Usage

Dependencies

  • Julia >= 1.10 (includes the Distributed standard library)
  • Julia packages
    • DataFrames >= 1.7.0
    • CSV >= 0.10.14
    • CodecZlib >= 0.7.0
    • BufferedStreams >= 1.2.2

Basic Usage

The primary function of this package is execute_demultiplexing(). It classifies sequences in a FASTQ file by aligning them with reference barcodes in barcode file. Usage is as follows:

using BioDemuX
execute_demultiplexing(FASTQ_file, barcode_file, output_directory)

Input

FASTQ File

  • There is no restriction on the sequence length in the FASTQ file.
  • The input can be gzipped; the function automatically detects and processes the files accordingly.
  • The function can take one or two FASTQ files as input. In the case of using two FASTQ files, the command can be executed as follows:
execute_demultiplexing(FASTQ_file1, FASTQ_file2, barcode_file, output_directory)

When using two FASTQ files, sequences in the FASTQ_file2 are classified based on the alignment of the FASTQ_file1 sequences with the barcodes in the barcode reference file. Hence, the corresponding reads in both FASTQ files must be in the same order and present in equal numbers.

Barcode Reference File

  • The reference file is expected to be a CSV or TSV file containing the following columns: ID, Full_seq, Full_annotation, as shown below:
ID  Full_seq	Full_annotation
001-barcode ACAGACUACAAA XXXBBBBBBBXX
  • In the Full_seq column, the region specified as B in the Full_annotation column is considered as the barcode.

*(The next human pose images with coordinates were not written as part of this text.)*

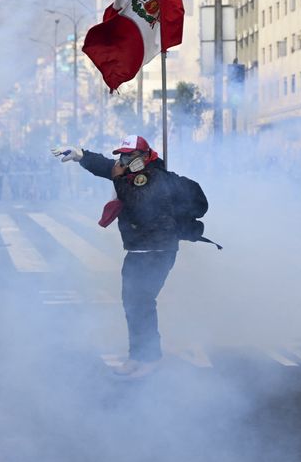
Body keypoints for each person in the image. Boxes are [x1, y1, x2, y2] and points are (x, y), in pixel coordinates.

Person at [51, 135, 198, 379]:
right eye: (122, 155)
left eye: (130, 156)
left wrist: (119, 178)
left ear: (144, 157)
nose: (124, 160)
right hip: (140, 250)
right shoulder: (130, 175)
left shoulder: (154, 179)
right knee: (133, 303)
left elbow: (138, 202)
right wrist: (81, 155)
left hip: (157, 250)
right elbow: (106, 167)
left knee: (141, 302)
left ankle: (149, 357)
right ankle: (138, 355)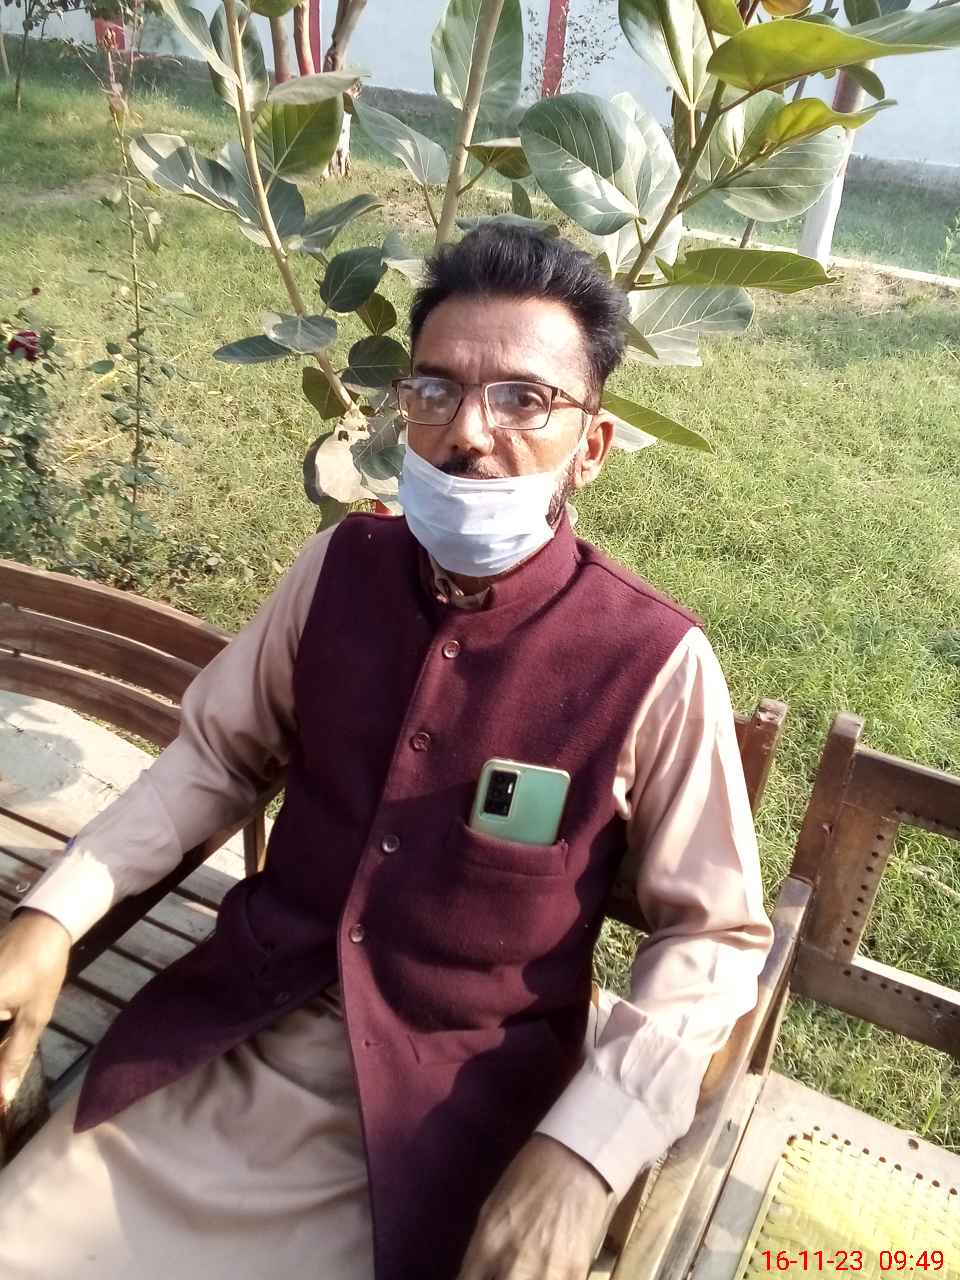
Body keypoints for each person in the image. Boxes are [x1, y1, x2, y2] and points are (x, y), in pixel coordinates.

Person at [0, 226, 773, 1280]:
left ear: (590, 446)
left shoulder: (650, 661)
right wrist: (54, 915)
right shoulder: (337, 569)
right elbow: (213, 759)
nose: (469, 433)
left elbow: (714, 934)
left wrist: (586, 1153)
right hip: (222, 1044)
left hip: (445, 1123)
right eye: (436, 390)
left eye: (524, 399)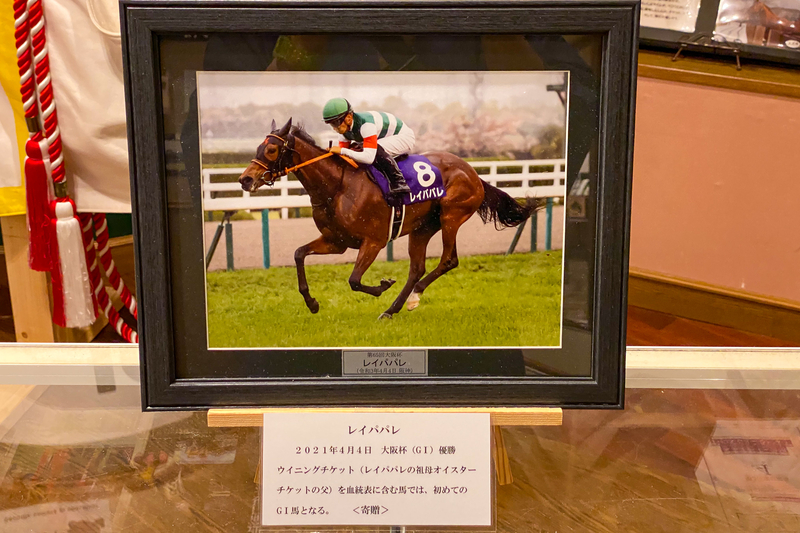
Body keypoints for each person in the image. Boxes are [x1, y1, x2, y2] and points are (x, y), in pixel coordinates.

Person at [323, 97, 413, 195]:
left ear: (348, 118)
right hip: (384, 137)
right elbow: (344, 157)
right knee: (356, 148)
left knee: (375, 149)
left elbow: (368, 158)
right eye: (331, 124)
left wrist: (341, 151)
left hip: (403, 137)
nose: (335, 128)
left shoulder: (366, 125)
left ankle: (399, 182)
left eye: (336, 123)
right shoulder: (343, 131)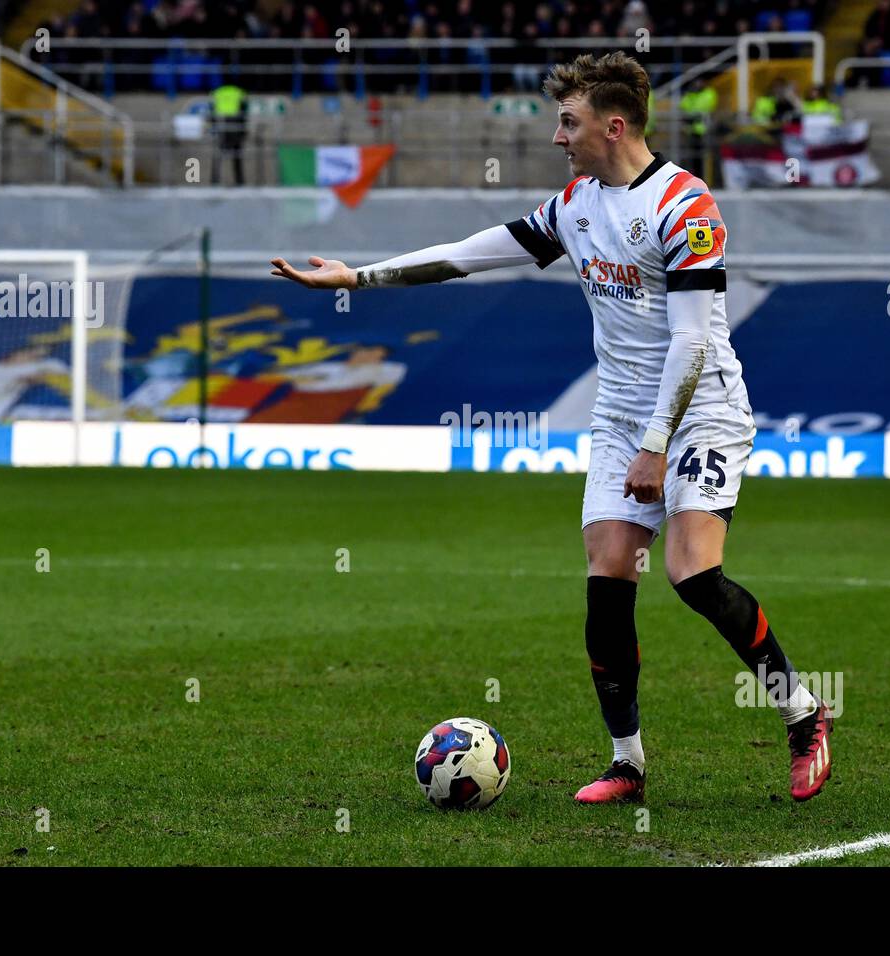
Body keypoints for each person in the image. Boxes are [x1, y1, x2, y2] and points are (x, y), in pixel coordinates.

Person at [270, 52, 835, 805]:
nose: (557, 137)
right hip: (621, 414)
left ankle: (802, 714)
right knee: (607, 578)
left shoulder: (685, 206)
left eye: (567, 122)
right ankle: (627, 762)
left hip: (699, 409)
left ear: (613, 123)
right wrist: (360, 277)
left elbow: (692, 342)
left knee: (691, 571)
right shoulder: (574, 205)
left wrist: (655, 447)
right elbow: (473, 254)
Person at [210, 80, 248, 185]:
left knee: (218, 156)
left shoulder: (217, 92)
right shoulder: (239, 92)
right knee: (237, 156)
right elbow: (244, 111)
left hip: (221, 123)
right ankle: (240, 182)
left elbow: (212, 111)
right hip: (235, 123)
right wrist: (243, 129)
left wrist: (213, 127)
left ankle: (214, 181)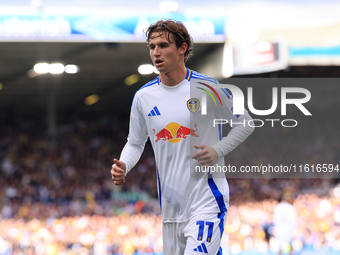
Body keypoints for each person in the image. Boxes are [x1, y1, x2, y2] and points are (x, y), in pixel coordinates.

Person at [111, 19, 254, 255]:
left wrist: (218, 150)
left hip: (206, 201)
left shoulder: (208, 88)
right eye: (152, 46)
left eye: (163, 45)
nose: (156, 52)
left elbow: (245, 122)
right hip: (171, 210)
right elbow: (135, 143)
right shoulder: (143, 97)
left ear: (182, 48)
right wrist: (124, 165)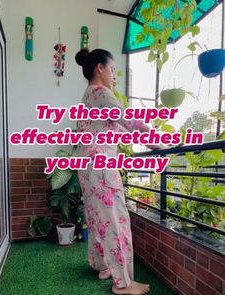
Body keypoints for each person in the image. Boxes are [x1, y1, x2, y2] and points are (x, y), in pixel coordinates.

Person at [75, 48, 158, 295]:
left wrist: (143, 138)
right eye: (112, 70)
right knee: (114, 220)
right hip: (100, 166)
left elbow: (118, 128)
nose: (114, 76)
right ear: (99, 68)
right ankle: (123, 283)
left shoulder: (88, 96)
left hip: (88, 167)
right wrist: (157, 140)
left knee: (98, 218)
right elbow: (128, 119)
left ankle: (103, 267)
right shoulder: (101, 92)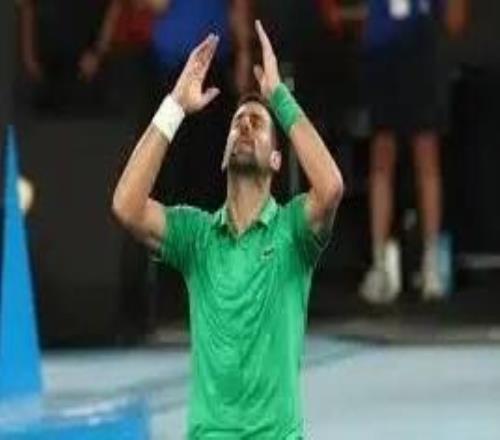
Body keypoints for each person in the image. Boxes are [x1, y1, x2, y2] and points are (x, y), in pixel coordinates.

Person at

  • Alternatively, a FASTA file of barcode sequences can be used as the reference. In this case, each sequence in the FASTA file is treated as a full barcode (the entire sequence is considered the barcode region) and the header line of each entry (without the > prefix) is used as its ID.

Output

  • All output files will be saved in the specified output_directory.
  • The output is gzipped depending on the input FASTQ format, or can be specified using the gzip_output option.
  • The names of the output files are based on the filename of the FASTQ file as the prefix and the ID values in the barcode reference file. For example, if the FASTQ filename is sample.fastq and the reference file contains IDs such as 001 and 002, the resulting output files will be named sample.001.fastq, sample.002.fastq, and so on. You can freely change the prefix by specifying the output_prefix argument.
  • Sequences that do not match any barcode in the reference file are saved in unknown.fastq. Sequences that have ambiguous classification (i.e., they match multiple barcodes with similar scores) are saved in ambiguous_classification.fastq. These FASTQ files also have prefix like sample.unknown.fastq and sample.ambiguous_classification.fastq.
  • If the output_directory does not exist, a new directory is created to store the output files.